Fundamentals of System Dynamics
Postgraduate course
- ECTS credits
- 10
- Teaching semesters
- Autumn
- Course code
- GEO-SD302
- Number of semesters
- 1
- Teaching language
- English
- Resources
- Schedule
Course description
Objectives and Content
This course teaches the basics of the System Dynamics method. System Dynamics helps explain how change takes place, why people misunderstand change, and why so many policies fail to solve problems. The method builds on a systems perspective where system parts influence each other and where knowledge from different fields of study may be needed. Students learn to recognize typical problem behaviors of dynamic systems, exemplified by global warming, over-utilization of natural resources, epidemics, price fluctuations, among other problems of importance for sustainable development goals. Students learn to formulate hypotheses for why problems develop, and they learn to represent their hypotheses in simulation models to test their hypotheses. So as to build and analyze their simulation models, student learn the fundamental system structures and their dynamics.

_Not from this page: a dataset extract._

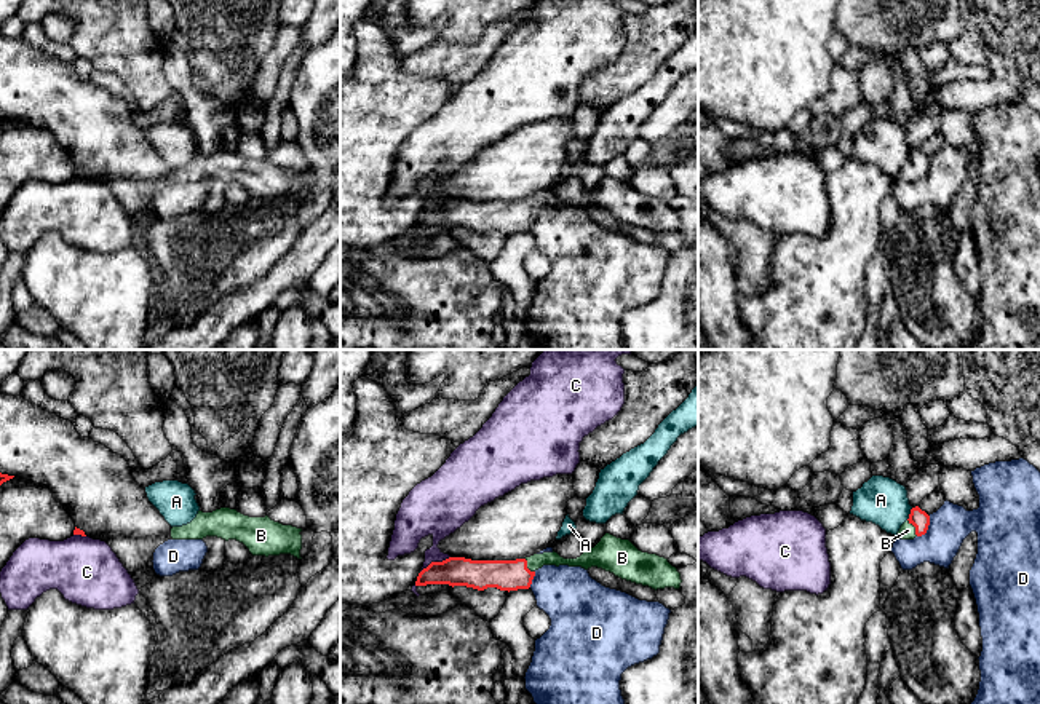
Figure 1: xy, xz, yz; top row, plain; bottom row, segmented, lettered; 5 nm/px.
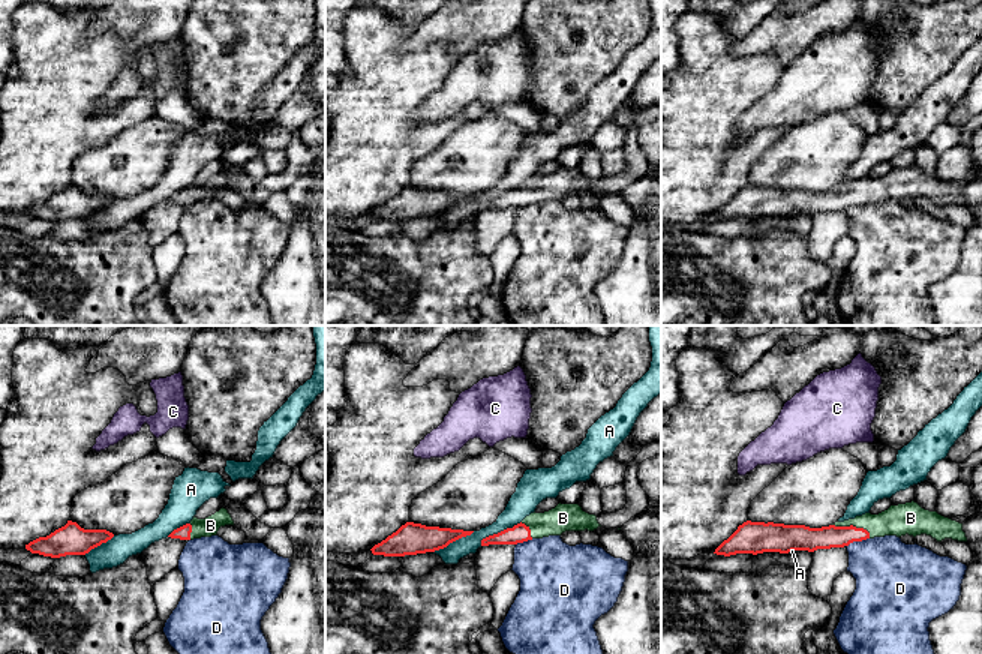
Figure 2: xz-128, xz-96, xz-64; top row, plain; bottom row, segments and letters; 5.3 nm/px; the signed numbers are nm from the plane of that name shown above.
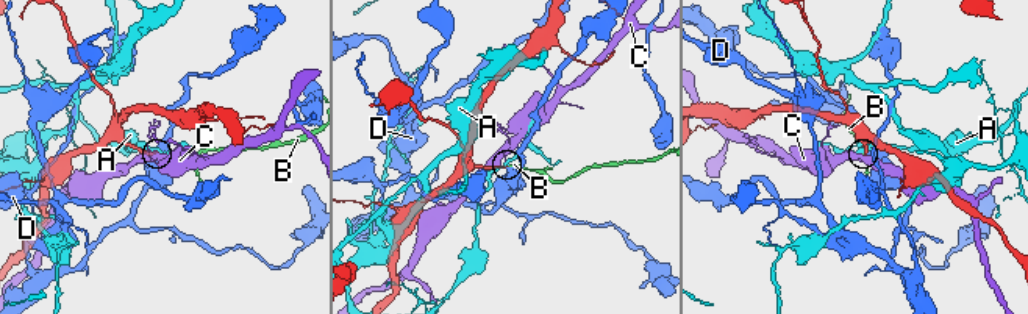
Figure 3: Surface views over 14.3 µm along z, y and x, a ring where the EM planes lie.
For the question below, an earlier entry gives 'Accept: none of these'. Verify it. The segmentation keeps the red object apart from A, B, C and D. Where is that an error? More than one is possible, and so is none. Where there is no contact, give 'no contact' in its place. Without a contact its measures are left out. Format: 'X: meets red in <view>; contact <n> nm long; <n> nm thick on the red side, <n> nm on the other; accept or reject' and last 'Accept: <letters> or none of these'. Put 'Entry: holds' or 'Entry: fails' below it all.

At a more general level, the course gives training in applying the scientific method to socio-economic problems, it provides a common language for interdisciplinary research.
Learning Outcomes
On completion of the course, the student should have the following learning outcomes defined in terms of knowledge, skills and general competence:
Knowledge
The student
- Knows the fundamentals of system dynamics, as a model-based approach to dynamically complex problems with an endogenous focus.
- Is able to characterize dynamic problems of systemic nature and understand the structure and behavior distinction in dynamic systems.
- Can assess causality, feedback causality and fundamentals of causal model building.
- Knows the fundamental tools for systems thinking and modeling, such as causal loop diagrams, and stocks and flows.
- Understands stocks, flows and their dynamics, and the structure and behavior of simple dynamic feedback systems.
Skills
The student
- can characterize dynamic behavior patterns;
- is able to assess causality versus correlation;
- can build conceptual models with endogenous focus;
- discerns stocks, flows and their dynamics;
- is able to analyse the structure behavior relationship of simple feedback structures;
- is able to build and run simple models on computer simulation platforms;
- can perform basic validation and sensitivity tests on computer simulation models;
- can apply simple model structures on to real life phenomena pertaining to sustainable development goals, build and run models on computer simulation platforms for model-based experimentation.
General competence
The student
- adopts a systems view on concurrent, pressing change in a complex world;
- understands system dynamics as a systems approach to address pressing dynamic problems;
- understands system dynamics as an approach to problems of systemic feedback nature;
- understands system dynamics as a scientific method to learn about, understand and control change over time.
- is able to frame concerns pertaining to sustainable development goals, such as environment, climate, resources, health and human well-being as systems problems.
ECTS Credits
10 ECTS
Level of Study
Master
Semester of Instruction
Autumn
Required Previous Knowledge
None
Recommended Previous Knowledge
Prospective students should check that they understand what a mathematical function is and how it can be exposed in a graph. Students do not need knowledge of complex mathematical methods of analysis.
Credit Reduction due to Course Overlap
- GEO-SD230 (5 ECTS)
- GEO-SD662 (10 ECTS)
Access to the Course
Open for all students at the Univesity of Bergen.
Teaching and learning methods
The course consists of video streamed lectures and lab (activity sessions). Students read the assigned materials and watch the assigned videos before joining the lectures. The lectures make in depth discussion of the assigned materials. Learning is reinforced during the activity sessions, where students work on assigned problems with peer and instructor mentoring. There are 12 lectures (three-hours each) and 12 lab/activity sessions (three hours each) over a 6-week period.
Compulsory Assignments and Attendance
Four weekly assignments
Forms of Assessment
5 hour take home exam
The exam assignment will be given in the language of instruction in the course.
The exam answer must be submitted in the same language as the exam assignment.
Grading Scale
An ECTS grade is provided to the student at the end of the course according to the A-F scale.
Assessment Semester
Autumn.
A retake exam is arranged for students with valid absence according to § 5-5. If there is a retake exam for students with valid absence, all students with valid compulsory activity can sign up for the retake exam.
Reading List
The reading list will be ready before 1 July for the autumn semester and 1 December for the spring semester.
Course Evaluation
All courses are evaluated according to UiB's system for quality assurance of education.
Programme Committee
The Programme Committee is responsible for the content, structure and quality of the study programme and courses
Course Administrator
The Department of Geography at the Faculty of Social Sciences has the administrative responsibility for the course and the study programme.